Reorganize this to get:
  sin Aφ = 2 sin (A-1)φ cos φ - sin (A-2)φ.
Splitting up 2 sin (A-1)φ cos φ into sin (A-1)φ cos φ + sin (A-1)φ cos φ, and subtracting one from both sides, we get:
  sin Aφ = sin (A-1)φ cos φ + sin (A-1)φ cos φ - sin (A-2)φ
  sin Aφ - sin (A-1)φ cos φ = sin (A-1)φ cos φ - sin (A-2)φ
or
  sin Aφ  -  cos φ sin (A-1)φ = cos φ sin (A-1)φ  -  sin (A-2)φ
This we will prove geometrically:

Mark off angles Aφ, (A-1)φ, and (A-2)φ on the circle.  We can get sin Aφ and sin (A-2)φ easily.  To get the
  cos φ sin (A-1)φ
piece, connect the points on the circumference at Aφ and (A-2)φ, cutting the line from the origin to the (A-1)φ spot on the circumference.  The triangle formed from the origin, the Aφ, and the cut spot on (A-1)φ is a right triangle (figure out why!), and has angle φ.  That makes the base of the triangle have length cos φ.  Now revisit the (A-1)φ angle.  The line dropped directly down is sin (A-1)φ.  Now that we have cut the radius of the circle going out to (A-1)φ to have a length of just cos φ, the line dropped from this cut will have a length of cos φ sin (A-1)φ.  (See Tennenbaum's "Cardan's Paradox to the Complex Domain" to help you with this if it seems unclear.)

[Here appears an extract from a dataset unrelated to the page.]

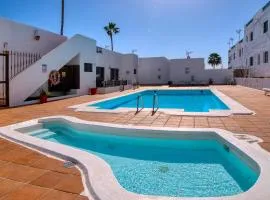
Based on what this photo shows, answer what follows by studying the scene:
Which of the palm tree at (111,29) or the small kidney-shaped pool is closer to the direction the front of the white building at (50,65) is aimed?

  Now we have sin Aφ, sin (A-2)φ, and cos φ sin (A-1)φ.  Drawing horizontals from (A-2)φ to cos φ sin (A-1)φ and from cos φ sin (A-1)φ to Aφ, we create the pink segments which are [sin Aφ - cos φ sin (A-1)φ] and [cos φ sin (A-1)φ - sin (A-2)φ].  Ah!  Now we have a geometric understanding of what the general case for section 13 is.  We needed to know that sin Aφ  -  cos φ sin (A-1)φ = cos φ sin (A-1)φ  -  sin (A-2)φ, so it comes to determining whether the pink segments are of equal size.
  Reflection (literally) gives us to realize that the hypotenuses of the two triangles formed with pink sides are both sin φ.  Since the triangles are at the same angle (being formed by the same line as hypotenuse), the pink (left) sides must be of equal length, meaning that we've demonstrated section 13!
  To review, the equality of the pink sides let us know that sin Aφ  -  cos φ sin (A-1)φ = cos φ sin (A-1)φ  -  sin (A-2)φ, which was the general form for the required trigonometric identity required by the higher values of m.  We proved m=1 and m=2, so we can now consider Gauss's section "easily demonstrated," although not so easily.